Swap "sum" for "total" everywhere in the data and give back all of its lines with nothing else changed. Leave the pictures out of the answer.

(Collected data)
· · ·
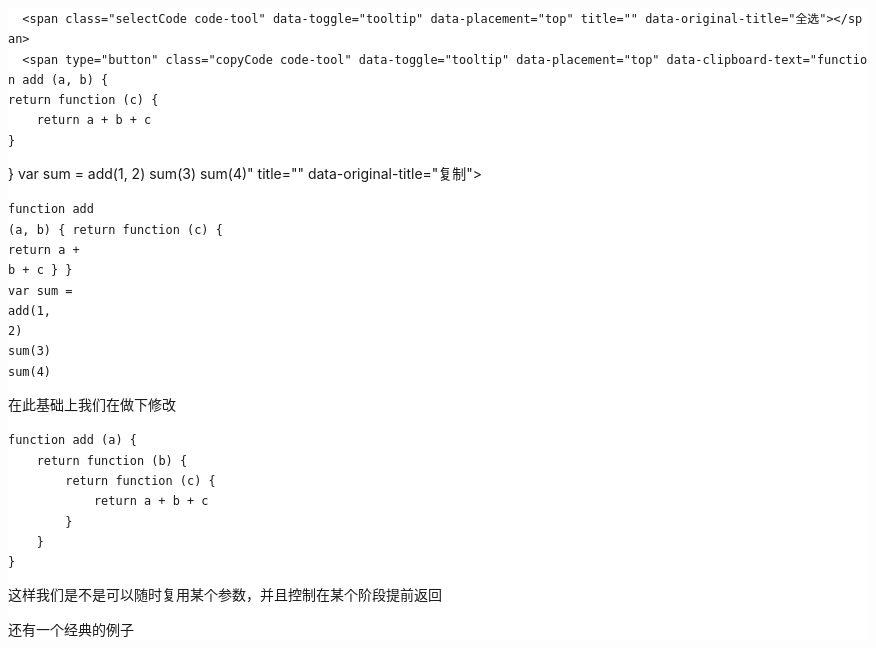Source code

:       <span class="selectCode code-tool" data-toggle="tooltip" data-placement="top" title="" data-original-title="全选"></span>
      <span type="button" class="copyCode code-tool" data-toggle="tooltip" data-placement="top" data-clipboard-text="function add (a, b) {
    return function (c) {
        return a + b + c
    }
}
var sum = add(1, 2)
sum(3)
sum(4)" title="" data-original-title="复制"></span>
      <span type="button" class="saveToNote code-tool" data-toggle="tooltip" data-placement="top" title="" data-original-title="放进笔记"></span>
      </div>
      </div><pre class="hljs stylus"><code>function add (<span class="hljs-selector-tag">a</span>, b) {
    return function (c) {
        return <span class="hljs-selector-tag">a</span> + <span class="hljs-selector-tag">b</span> + c
    }
}
<span class="hljs-selector-tag">var</span> sum = add(<span class="hljs-number">1</span>, <span class="hljs-number">2</span>)
<span class="hljs-function"><span class="hljs-title">sum</span><span class="hljs-params">(<span class="hljs-number">3</span>)</span></span>
<span class="hljs-function"><span class="hljs-title">sum</span><span class="hljs-params">(<span class="hljs-number">4</span>)</span></span></code></pre>
<p>在此基础上我们在做下修改</p>
<div class="widget-codetool" style="display:none;">
      <div class="widget-codetool--inner">
      <span class="selectCode code-tool" data-toggle="tooltip" data-placement="top" title="" data-original-title="全选"></span>
      <span type="button" class="copyCode code-tool" data-toggle="tooltip" data-placement="top" data-clipboard-text="function add (a) {
    return function (b) {
        return function (c) {
            return a + b + c
        }
    }
}" title="" data-original-title="复制"></span>
      <span type="button" class="saveToNote code-tool" data-toggle="tooltip" data-placement="top" title="" data-original-title="放进笔记"></span>
      </div>
      </div><pre class="hljs actionscript"><code><span class="hljs-function"><span class="hljs-keyword">function</span> <span class="hljs-title">add</span> <span class="hljs-params">(a)</span> </span>{
    <span class="hljs-keyword">return</span> <span class="hljs-function"><span class="hljs-keyword">function</span> <span class="hljs-params">(b)</span> </span>{
        <span class="hljs-keyword">return</span> <span class="hljs-function"><span class="hljs-keyword">function</span> <span class="hljs-params">(c)</span> </span>{
            <span class="hljs-keyword">return</span> a + b + c
        }
    }
}</code></pre>
<p>这样我们是不是可以随时复用某个参数，并且控制在某个阶段提前返回</p>
<p>还有一个经典的例子</p>
<div class="widget-codetool" style="display:none;">
      <div class="widget-codetool--inner">
      <span class="selectCode code-tool" data-toggle="tooltip" data-placement="top" title="" data-original-title="全选"></span>
      <span type="button" class="copyCode code-tool" data-toggle="tooltip" data-placement="top" data-clipboard-text="var addEvent = function(el, type, fn, capture) {
    if (window.addEventListener) {
        el.addEventListener(type, function(e) {
            fn.call(el, e);
        }, capture);
    } else if (window.attachEvent) {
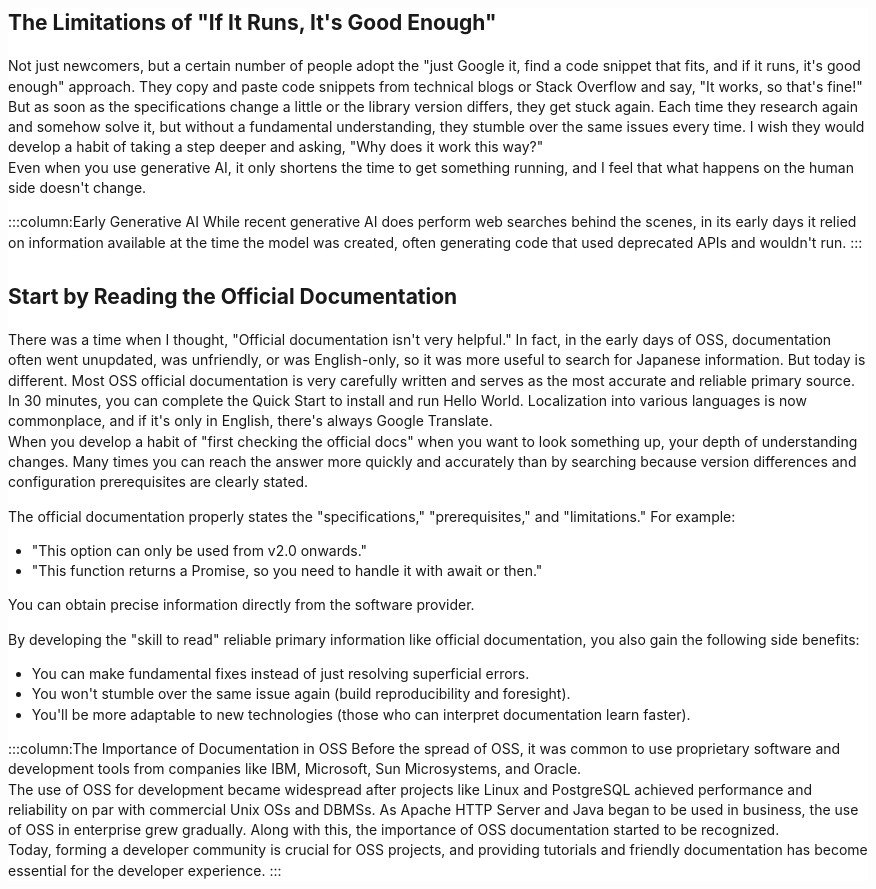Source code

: ## The Limitations of "If It Runs, It's Good Enough"

Not just newcomers, but a certain number of people adopt the "just Google it, find a code snippet that fits, and if it runs, it's good enough" approach. They copy and paste code snippets from technical blogs or Stack Overflow and say, "It works, so that's fine!" But as soon as the specifications change a little or the library version differs, they get stuck again. Each time they research again and somehow solve it, but without a fundamental understanding, they stumble over the same issues every time. I wish they would develop a habit of taking a step deeper and asking, "Why does it work this way?"  
Even when you use generative AI, it only shortens the time to get something running, and I feel that what happens on the human side doesn't change.

:::column:Early Generative AI
While recent generative AI does perform web searches behind the scenes, in its early days it relied on information available at the time the model was created, often generating code that used deprecated APIs and wouldn't run.
:::

## Start by Reading the Official Documentation

There was a time when I thought, "Official documentation isn't very helpful." In fact, in the early days of OSS, documentation often went unupdated, was unfriendly, or was English-only, so it was more useful to search for Japanese information. But today is different. Most OSS official documentation is very carefully written and serves as the most accurate and reliable primary source. In 30 minutes, you can complete the Quick Start to install and run Hello World. Localization into various languages is now commonplace, and if it's only in English, there's always Google Translate.  
When you develop a habit of "first checking the official docs" when you want to look something up, your depth of understanding changes. Many times you can reach the answer more quickly and accurately than by searching because version differences and configuration prerequisites are clearly stated.

The official documentation properly states the "specifications," "prerequisites," and "limitations." For example:

- "This option can only be used from v2.0 onwards."
- "This function returns a Promise, so you need to handle it with await or then."

You can obtain precise information directly from the software provider.

By developing the "skill to read" reliable primary information like official documentation, you also gain the following side benefits:

- You can make fundamental fixes instead of just resolving superficial errors.
- You won't stumble over the same issue again (build reproducibility and foresight).
- You'll be more adaptable to new technologies (those who can interpret documentation learn faster).

:::column:The Importance of Documentation in OSS
Before the spread of OSS, it was common to use proprietary software and development tools from companies like IBM, Microsoft, Sun Microsystems, and Oracle.  
The use of OSS for development became widespread after projects like Linux and PostgreSQL achieved performance and reliability on par with commercial Unix OSs and DBMSs. As Apache HTTP Server and Java began to be used in business, the use of OSS in enterprise grew gradually. Along with this, the importance of OSS documentation started to be recognized.  
Today, forming a developer community is crucial for OSS projects, and providing tutorials and friendly documentation has become essential for the developer experience.
:::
· · ·
Expected answer:
Source code

:       <span class="selectCode code-tool" data-toggle="tooltip" data-placement="top" title="" data-original-title="全选"></span>
      <span type="button" class="copyCode code-tool" data-toggle="tooltip" data-placement="top" data-clipboard-text="function add (a, b) {
    return function (c) {
        return a + b + c
    }
}
var total = add(1, 2)
total(3)
total(4)" title="" data-original-title="复制"></span>
      <span type="button" class="saveToNote code-tool" data-toggle="tooltip" data-placement="top" title="" data-original-title="放进笔记"></span>
      </div>
      </div><pre class="hljs stylus"><code>function add (<span class="hljs-selector-tag">a</span>, b) {
    return function (c) {
        return <span class="hljs-selector-tag">a</span> + <span class="hljs-selector-tag">b</span> + c
    }
}
<span class="hljs-selector-tag">var</span> total = add(<span class="hljs-number">1</span>, <span class="hljs-number">2</span>)
<span class="hljs-function"><span class="hljs-title">total</span><span class="hljs-params">(<span class="hljs-number">3</span>)</span></span>
<span class="hljs-function"><span class="hljs-title">total</span><span class="hljs-params">(<span class="hljs-number">4</span>)</span></span></code></pre>
<p>在此基础上我们在做下修改</p>
<div class="widget-codetool" style="display:none;">
      <div class="widget-codetool--inner">
      <span class="selectCode code-tool" data-toggle="tooltip" data-placement="top" title="" data-original-title="全选"></span>
      <span type="button" class="copyCode code-tool" data-toggle="tooltip" data-placement="top" data-clipboard-text="function add (a) {
    return function (b) {
        return function (c) {
            return a + b + c
        }
    }
}" title="" data-original-title="复制"></span>
      <span type="button" class="saveToNote code-tool" data-toggle="tooltip" data-placement="top" title="" data-original-title="放进笔记"></span>
      </div>
      </div><pre class="hljs actionscript"><code><span class="hljs-function"><span class="hljs-keyword">function</span> <span class="hljs-title">add</span> <span class="hljs-params">(a)</span> </span>{
    <span class="hljs-keyword">return</span> <span class="hljs-function"><span class="hljs-keyword">function</span> <span class="hljs-params">(b)</span> </span>{
        <span class="hljs-keyword">return</span> <span class="hljs-function"><span class="hljs-keyword">function</span> <span class="hljs-params">(c)</span> </span>{
            <span class="hljs-keyword">return</span> a + b + c
        }
    }
}</code></pre>
<p>这样我们是不是可以随时复用某个参数，并且控制在某个阶段提前返回</p>
<p>还有一个经典的例子</p>
<div class="widget-codetool" style="display:none;">
      <div class="widget-codetool--inner">
      <span class="selectCode code-tool" data-toggle="tooltip" data-placement="top" title="" data-original-title="全选"></span>
      <span type="button" class="copyCode code-tool" data-toggle="tooltip" data-placement="top" data-clipboard-text="var addEvent = function(el, type, fn, capture) {
    if (window.addEventListener) {
        el.addEventListener(type, function(e) {
            fn.call(el, e);
        }, capture);
    } else if (window.attachEvent) {
Source code

: ## The Limitations of "If It Runs, It's Good Enough"

Not just newcomers, but a certain number of people adopt the "just Google it, find a code snippet that fits, and if it runs, it's good enough" approach. They copy and paste code snippets from technical blogs or Stack Overflow and say, "It works, so that's fine!" But as soon as the specifications change a little or the library version differs, they get stuck again. Each time they research again and somehow solve it, but without a fundamental understanding, they stumble over the same issues every time. I wish they would develop a habit of taking a step deeper and asking, "Why does it work this way?"  
Even when you use generative AI, it only shortens the time to get something running, and I feel that what happens on the human side doesn't change.

:::column:Early Generative AI
While recent generative AI does perform web searches behind the scenes, in its early days it relied on information available at the time the model was created, often generating code that used deprecated APIs and wouldn't run.
:::

## Start by Reading the Official Documentation

There was a time when I thought, "Official documentation isn't very helpful." In fact, in the early days of OSS, documentation often went unupdated, was unfriendly, or was English-only, so it was more useful to search for Japanese information. But today is different. Most OSS official documentation is very carefully written and serves as the most accurate and reliable primary source. In 30 minutes, you can complete the Quick Start to install and run Hello World. Localization into various languages is now commonplace, and if it's only in English, there's always Google Translate.  
When you develop a habit of "first checking the official docs" when you want to look something up, your depth of understanding changes. Many times you can reach the answer more quickly and accurately than by searching because version differences and configuration prerequisites are clearly stated.

The official documentation properly states the "specifications," "prerequisites," and "limitations." For example:

- "This option can only be used from v2.0 onwards."
- "This function returns a Promise, so you need to handle it with await or then."

You can obtain precise information directly from the software provider.

By developing the "skill to read" reliable primary information like official documentation, you also gain the following side benefits:

- You can make fundamental fixes instead of just resolving superficial errors.
- You won't stumble over the same issue again (build reproducibility and foresight).
- You'll be more adaptable to new technologies (those who can interpret documentation learn faster).

:::column:The Importance of Documentation in OSS
Before the spread of OSS, it was common to use proprietary software and development tools from companies like IBM, Microsoft, Sun Microsystems, and Oracle.  
The use of OSS for development became widespread after projects like Linux and PostgreSQL achieved performance and reliability on par with commercial Unix OSs and DBMSs. As Apache HTTP Server and Java began to be used in business, the use of OSS in enterprise grew gradually. Along with this, the importance of OSS documentation started to be recognized.  
Today, forming a developer community is crucial for OSS projects, and providing tutorials and friendly documentation has become essential for the developer experience.
:::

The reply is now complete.